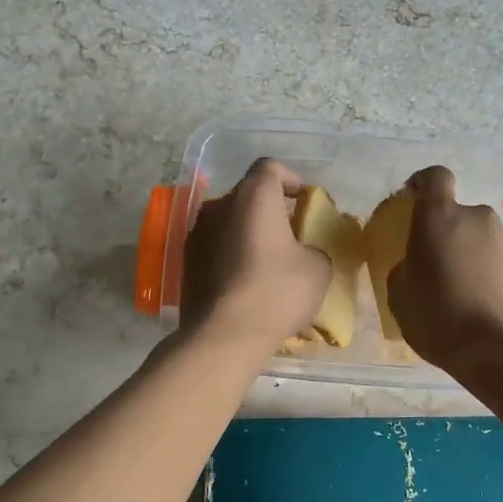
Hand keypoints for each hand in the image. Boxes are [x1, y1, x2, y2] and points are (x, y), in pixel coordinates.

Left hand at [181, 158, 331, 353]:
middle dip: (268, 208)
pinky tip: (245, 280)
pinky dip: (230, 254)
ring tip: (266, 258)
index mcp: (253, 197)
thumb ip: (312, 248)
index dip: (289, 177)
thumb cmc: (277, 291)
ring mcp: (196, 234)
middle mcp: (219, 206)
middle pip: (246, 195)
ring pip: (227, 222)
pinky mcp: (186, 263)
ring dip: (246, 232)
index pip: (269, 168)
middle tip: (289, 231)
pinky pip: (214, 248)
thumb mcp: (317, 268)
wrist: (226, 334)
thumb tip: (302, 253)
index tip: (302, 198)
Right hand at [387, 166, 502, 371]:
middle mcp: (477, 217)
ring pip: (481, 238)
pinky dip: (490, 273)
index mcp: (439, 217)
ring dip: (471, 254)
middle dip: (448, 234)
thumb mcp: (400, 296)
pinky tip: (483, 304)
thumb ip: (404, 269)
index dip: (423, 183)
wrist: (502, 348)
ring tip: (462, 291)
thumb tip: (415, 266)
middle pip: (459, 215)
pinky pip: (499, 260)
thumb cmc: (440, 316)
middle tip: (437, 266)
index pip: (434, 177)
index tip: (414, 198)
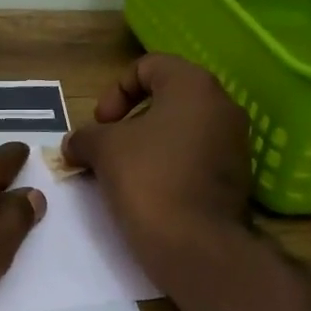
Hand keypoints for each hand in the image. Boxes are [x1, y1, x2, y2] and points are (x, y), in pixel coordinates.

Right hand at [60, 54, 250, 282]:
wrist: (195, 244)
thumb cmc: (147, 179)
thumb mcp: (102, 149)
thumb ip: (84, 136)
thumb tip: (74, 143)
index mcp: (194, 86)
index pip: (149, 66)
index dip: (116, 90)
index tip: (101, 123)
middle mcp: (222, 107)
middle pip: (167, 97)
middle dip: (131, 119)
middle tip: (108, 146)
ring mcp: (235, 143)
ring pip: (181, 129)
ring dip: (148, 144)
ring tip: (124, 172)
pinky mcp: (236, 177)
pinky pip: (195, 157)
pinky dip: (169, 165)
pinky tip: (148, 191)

========================================

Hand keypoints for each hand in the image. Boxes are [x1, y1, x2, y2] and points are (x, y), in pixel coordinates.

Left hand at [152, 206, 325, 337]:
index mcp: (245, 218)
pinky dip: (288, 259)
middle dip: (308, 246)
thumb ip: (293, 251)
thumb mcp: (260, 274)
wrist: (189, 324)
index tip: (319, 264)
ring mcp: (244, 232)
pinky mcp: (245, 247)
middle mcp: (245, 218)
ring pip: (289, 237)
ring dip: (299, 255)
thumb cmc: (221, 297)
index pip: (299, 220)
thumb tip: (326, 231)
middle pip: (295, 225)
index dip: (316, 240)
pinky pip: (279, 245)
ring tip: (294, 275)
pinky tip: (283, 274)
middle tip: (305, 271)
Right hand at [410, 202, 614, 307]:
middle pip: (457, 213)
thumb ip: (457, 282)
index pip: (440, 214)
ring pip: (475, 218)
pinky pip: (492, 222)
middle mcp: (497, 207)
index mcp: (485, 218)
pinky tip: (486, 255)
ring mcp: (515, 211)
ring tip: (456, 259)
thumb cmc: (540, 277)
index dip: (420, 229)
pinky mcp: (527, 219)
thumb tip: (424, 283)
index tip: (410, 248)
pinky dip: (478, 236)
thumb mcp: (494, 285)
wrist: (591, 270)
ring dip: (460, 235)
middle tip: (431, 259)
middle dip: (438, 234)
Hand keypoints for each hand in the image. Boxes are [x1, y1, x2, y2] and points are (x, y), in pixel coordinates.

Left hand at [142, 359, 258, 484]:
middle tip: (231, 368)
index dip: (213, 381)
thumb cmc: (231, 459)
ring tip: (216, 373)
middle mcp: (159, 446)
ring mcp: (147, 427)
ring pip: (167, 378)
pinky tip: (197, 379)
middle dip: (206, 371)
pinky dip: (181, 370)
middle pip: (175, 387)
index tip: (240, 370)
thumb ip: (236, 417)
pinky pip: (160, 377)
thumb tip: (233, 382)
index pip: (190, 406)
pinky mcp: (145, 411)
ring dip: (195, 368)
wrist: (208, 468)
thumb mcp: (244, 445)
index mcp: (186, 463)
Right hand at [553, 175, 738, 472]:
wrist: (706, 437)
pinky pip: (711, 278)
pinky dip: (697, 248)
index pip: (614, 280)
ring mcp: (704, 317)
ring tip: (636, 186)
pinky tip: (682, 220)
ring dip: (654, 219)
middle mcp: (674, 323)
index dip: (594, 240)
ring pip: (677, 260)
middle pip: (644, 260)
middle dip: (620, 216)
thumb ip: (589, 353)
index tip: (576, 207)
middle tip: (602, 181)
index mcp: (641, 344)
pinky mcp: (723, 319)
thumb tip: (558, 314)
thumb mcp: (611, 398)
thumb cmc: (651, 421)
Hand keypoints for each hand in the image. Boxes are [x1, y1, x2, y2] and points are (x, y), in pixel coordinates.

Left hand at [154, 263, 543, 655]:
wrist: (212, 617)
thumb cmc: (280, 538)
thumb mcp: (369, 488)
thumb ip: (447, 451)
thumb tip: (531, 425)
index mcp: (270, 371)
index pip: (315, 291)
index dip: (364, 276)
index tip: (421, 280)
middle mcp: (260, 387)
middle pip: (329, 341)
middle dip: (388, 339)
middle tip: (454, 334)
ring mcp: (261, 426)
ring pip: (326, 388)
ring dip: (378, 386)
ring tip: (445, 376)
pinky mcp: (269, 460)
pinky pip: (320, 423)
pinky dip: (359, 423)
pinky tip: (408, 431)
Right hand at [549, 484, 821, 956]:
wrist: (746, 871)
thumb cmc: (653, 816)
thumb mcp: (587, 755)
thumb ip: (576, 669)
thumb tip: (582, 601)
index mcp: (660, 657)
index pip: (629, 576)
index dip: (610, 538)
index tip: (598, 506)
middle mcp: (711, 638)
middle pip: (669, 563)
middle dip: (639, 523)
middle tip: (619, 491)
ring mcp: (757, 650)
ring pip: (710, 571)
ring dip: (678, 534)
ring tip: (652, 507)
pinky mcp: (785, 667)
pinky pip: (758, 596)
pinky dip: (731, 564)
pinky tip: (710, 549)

========================================

▶ TASK TO COMPLETE
Transcribe the records above from the line holding "wrist: (212, 617)" down to the line holding "pinky tip: (710, 549)", inclusive, without adding anything.

▶ RESPONSE TO THE TASK
wrist: (212, 617)
thumb cmc: (280, 538)
thumb mcp: (369, 488)
thumb ip: (447, 451)
thumb tip: (531, 425)
index mcp: (270, 371)
index pip: (315, 291)
index dip: (364, 276)
index tip: (421, 280)
middle mcp: (260, 387)
middle pip: (329, 341)
middle dip: (388, 339)
middle tip: (454, 334)
ring mcp: (261, 426)
ring pip: (326, 388)
ring dip: (378, 386)
ring tip: (445, 376)
pinky mcp: (269, 460)
pinky pip: (320, 423)
pinky dip: (359, 423)
pinky tip: (408, 431)
Right hand at [549, 484, 821, 956]:
wrist: (746, 871)
thumb cmc: (653, 816)
thumb mcp: (587, 755)
thumb ip: (576, 669)
thumb tip: (582, 601)
index mcp: (660, 657)
index pip: (629, 576)
index dip: (610, 538)
index tip: (598, 506)
middle mcp: (711, 638)
middle pip: (669, 563)
middle dip: (639, 523)
middle tip: (619, 491)
ring mcp: (757, 650)
ring pip: (710, 571)
ring dip: (678, 534)
ring tip: (652, 507)
pinky mcp: (785, 667)
pinky pip: (758, 596)
pinky dip: (731, 564)
pinky tip: (710, 549)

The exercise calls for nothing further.